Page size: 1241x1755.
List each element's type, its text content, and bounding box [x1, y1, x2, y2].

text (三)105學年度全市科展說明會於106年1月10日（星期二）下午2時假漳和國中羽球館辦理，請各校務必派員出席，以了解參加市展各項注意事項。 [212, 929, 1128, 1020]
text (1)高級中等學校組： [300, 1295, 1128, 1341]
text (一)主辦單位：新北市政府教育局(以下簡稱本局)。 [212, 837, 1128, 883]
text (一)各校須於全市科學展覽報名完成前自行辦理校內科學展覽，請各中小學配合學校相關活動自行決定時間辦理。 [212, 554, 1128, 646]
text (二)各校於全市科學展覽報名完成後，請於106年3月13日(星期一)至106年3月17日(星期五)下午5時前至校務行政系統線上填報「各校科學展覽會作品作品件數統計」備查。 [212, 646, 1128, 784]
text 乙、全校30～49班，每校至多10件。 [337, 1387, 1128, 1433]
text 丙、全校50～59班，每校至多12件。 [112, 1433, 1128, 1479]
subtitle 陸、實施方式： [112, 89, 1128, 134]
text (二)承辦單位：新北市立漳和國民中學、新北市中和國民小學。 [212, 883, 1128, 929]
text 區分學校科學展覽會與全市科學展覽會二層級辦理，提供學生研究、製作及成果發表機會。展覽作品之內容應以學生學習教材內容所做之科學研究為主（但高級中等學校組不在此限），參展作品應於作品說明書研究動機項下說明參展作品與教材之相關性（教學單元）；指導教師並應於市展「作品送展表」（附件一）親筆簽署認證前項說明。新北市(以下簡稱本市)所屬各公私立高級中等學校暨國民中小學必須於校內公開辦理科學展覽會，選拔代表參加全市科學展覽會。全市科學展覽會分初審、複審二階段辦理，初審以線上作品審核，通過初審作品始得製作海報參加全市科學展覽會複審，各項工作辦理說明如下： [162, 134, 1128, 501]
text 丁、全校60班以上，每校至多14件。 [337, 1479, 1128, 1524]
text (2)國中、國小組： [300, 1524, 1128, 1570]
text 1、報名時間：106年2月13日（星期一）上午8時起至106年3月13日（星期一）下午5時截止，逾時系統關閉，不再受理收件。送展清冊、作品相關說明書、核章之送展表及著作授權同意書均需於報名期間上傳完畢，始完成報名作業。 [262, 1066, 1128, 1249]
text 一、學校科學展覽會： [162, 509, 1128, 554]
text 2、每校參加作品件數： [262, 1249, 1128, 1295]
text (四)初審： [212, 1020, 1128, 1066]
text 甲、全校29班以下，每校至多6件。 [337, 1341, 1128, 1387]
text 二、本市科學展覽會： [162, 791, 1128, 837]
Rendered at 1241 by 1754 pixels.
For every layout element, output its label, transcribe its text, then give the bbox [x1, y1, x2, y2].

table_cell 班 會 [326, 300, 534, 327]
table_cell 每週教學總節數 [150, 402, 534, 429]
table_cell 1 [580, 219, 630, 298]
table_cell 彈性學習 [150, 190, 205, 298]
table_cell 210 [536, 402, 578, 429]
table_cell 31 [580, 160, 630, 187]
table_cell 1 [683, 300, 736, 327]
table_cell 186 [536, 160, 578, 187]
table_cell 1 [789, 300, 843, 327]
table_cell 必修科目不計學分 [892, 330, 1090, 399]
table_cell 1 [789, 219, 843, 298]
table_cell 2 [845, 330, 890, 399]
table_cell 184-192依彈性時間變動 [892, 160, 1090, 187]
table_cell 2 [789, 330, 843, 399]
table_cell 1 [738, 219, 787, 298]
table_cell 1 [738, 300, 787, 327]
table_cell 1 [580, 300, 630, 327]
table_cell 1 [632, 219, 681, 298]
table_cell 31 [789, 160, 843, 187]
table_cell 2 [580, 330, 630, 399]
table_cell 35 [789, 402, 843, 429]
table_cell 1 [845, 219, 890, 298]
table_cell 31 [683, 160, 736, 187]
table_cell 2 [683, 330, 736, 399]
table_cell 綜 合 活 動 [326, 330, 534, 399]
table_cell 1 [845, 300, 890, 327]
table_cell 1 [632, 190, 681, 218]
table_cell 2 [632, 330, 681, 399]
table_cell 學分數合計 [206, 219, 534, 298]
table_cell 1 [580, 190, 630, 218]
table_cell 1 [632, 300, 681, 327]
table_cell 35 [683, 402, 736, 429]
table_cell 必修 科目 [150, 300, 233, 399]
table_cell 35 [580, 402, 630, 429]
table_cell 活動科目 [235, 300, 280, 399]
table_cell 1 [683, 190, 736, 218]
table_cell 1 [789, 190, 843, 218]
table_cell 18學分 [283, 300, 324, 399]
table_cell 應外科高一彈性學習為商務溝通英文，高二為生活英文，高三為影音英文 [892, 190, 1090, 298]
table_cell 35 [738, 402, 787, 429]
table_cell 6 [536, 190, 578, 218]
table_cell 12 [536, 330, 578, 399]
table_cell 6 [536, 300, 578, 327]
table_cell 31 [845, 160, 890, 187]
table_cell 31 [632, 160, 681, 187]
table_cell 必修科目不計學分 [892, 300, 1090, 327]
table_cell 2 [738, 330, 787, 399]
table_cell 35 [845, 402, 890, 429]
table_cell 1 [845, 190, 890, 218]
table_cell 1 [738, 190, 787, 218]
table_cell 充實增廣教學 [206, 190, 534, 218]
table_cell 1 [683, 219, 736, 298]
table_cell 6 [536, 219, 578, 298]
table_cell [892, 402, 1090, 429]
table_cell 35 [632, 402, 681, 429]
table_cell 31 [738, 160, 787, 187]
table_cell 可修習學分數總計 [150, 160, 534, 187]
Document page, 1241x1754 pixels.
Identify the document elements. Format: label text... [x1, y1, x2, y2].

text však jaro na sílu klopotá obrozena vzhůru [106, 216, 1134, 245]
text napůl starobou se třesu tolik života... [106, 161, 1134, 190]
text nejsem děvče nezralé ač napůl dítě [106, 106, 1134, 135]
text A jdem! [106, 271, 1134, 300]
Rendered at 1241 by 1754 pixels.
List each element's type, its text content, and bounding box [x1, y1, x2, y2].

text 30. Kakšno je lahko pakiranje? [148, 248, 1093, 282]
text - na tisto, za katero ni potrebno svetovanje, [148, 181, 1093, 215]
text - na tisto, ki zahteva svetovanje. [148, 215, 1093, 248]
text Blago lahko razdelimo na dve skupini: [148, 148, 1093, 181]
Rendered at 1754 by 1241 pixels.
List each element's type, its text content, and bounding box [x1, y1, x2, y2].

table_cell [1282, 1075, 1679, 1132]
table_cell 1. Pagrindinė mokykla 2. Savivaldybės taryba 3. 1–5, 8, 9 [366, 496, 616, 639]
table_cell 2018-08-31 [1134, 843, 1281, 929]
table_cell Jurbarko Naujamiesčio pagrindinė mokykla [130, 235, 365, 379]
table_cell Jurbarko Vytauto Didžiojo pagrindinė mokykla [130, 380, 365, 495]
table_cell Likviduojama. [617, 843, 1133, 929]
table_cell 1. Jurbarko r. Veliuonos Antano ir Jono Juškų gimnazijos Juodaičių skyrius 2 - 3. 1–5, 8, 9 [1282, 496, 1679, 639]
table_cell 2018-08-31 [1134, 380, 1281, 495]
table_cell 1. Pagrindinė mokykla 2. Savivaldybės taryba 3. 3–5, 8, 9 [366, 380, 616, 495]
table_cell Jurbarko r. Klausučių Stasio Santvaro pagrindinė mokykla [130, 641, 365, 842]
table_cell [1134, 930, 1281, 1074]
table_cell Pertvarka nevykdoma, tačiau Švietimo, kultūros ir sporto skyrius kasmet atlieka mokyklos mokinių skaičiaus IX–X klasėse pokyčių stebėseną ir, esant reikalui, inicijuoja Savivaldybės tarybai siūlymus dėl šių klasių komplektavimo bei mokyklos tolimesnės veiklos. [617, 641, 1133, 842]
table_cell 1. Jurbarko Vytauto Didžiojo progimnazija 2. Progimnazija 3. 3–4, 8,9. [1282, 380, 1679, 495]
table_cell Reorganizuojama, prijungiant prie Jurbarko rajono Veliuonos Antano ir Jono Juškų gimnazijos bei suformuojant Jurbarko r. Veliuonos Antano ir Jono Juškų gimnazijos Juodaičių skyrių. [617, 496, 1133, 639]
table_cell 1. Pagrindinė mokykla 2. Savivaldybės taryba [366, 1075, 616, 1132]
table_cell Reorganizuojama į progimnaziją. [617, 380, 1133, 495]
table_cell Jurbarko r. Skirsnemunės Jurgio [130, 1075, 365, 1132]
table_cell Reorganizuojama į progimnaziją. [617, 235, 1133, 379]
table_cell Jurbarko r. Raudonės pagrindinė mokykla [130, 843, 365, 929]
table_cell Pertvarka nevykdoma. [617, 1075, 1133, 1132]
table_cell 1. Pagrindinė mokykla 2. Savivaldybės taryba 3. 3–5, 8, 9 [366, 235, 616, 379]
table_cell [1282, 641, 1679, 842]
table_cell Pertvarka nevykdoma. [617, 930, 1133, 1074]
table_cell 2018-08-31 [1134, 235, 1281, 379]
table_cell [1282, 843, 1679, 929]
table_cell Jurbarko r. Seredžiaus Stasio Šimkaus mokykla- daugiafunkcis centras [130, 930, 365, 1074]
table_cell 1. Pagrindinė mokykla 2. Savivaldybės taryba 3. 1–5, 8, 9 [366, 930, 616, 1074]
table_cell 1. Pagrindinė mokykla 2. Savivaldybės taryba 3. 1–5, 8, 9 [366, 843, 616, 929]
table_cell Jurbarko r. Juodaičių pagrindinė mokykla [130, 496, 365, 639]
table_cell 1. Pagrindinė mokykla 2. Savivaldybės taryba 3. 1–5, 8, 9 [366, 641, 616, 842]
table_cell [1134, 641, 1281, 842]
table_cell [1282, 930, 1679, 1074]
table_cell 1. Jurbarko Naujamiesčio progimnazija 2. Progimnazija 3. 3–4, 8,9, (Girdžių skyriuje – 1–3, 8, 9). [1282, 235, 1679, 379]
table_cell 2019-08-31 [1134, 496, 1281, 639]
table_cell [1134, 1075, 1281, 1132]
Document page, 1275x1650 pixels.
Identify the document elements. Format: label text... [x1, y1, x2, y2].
══════════════════════════════
Task prompt →
Format every line from the start of the material up to and including the line containing "For every layout" as a JSON list of strings, one string per line, with blank lines omitted.

Result of this task →
[
  "Page size: 1241x1755.",
  "List each element's type, its text content, and bounding box [x1, y1, x2, y2].",
  "text (三)105學年度全市科展說明會於106年1月10日（星期二）下午2時假漳和國中羽球館辦理，請各校務必派員出席，以了解參加市展各項注意事項。 [212, 929, 1128, 1020]",
  "text (1)高級中等學校組： [300, 1295, 1128, 1341]",
  "text (一)主辦單位：新北市政府教育局(以下簡稱本局)。 [212, 837, 1128, 883]",
  "text (一)各校須於全市科學展覽報名完成前自行辦理校內科學展覽，請各中小學配合學校相關活動自行決定時間辦理。 [212, 554, 1128, 646]",
  "text (二)各校於全市科學展覽報名完成後，請於106年3月13日(星期一)至106年3月17日(星期五)下午5時前至校務行政系統線上填報「各校科學展覽會作品作品件數統計」備查。 [212, 646, 1128, 784]",
  "text 乙、全校30～49班，每校至多10件。 [337, 1387, 1128, 1433]",
  "text 丙、全校50～59班，每校至多12件。 [112, 1433, 1128, 1479]",
  "subtitle 陸、實施方式： [112, 89, 1128, 134]",
  "text (二)承辦單位：新北市立漳和國民中學、新北市中和國民小學。 [212, 883, 1128, 929]",
  "text 區分學校科學展覽會與全市科學展覽會二層級辦理，提供學生研究、製作及成果發表機會。展覽作品之內容應以學生學習教材內容所做之科學研究為主（但高級中等學校組不在此限），參展作品應於作品說明書研究動機項下說明參展作品與教材之相關性（教學單元）；指導教師並應於市展「作品送展表」（附件一）親筆簽署認證前項說明。新北市(以下簡稱本市)所屬各公私立高級中等學校暨國民中小學必須於校內公開辦理科學展覽會，選拔代表參加全市科學展覽會。全市科學展覽會分初審、複審二階段辦理，初審以線上作品審核，通過初審作品始得製作海報參加全市科學展覽會複審，各項工作辦理說明如下： [162, 134, 1128, 501]",
  "text 丁、全校60班以上，每校至多14件。 [337, 1479, 1128, 1524]",
  "text (2)國中、國小組： [300, 1524, 1128, 1570]",
  "text 1、報名時間：106年2月13日（星期一）上午8時起至106年3月13日（星期一）下午5時截止，逾時系統關閉，不再受理收件。送展清冊、作品相關說明書、核章之送展表及著作授權同意書均需於報名期間上傳完畢，始完成報名作業。 [262, 1066, 1128, 1249]",
  "text 一、學校科學展覽會： [162, 509, 1128, 554]",
  "text 2、每校參加作品件數： [262, 1249, 1128, 1295]",
  "text (四)初審： [212, 1020, 1128, 1066]",
  "text 甲、全校29班以下，每校至多6件。 [337, 1341, 1128, 1387]",
  "text 二、本市科學展覽會： [162, 791, 1128, 837]",
  "Rendered at 1241 by 1754 pixels.",
  "For every layout element, output its label, transcribe its text, then give the bbox [x1, y1, x2, y2]."
]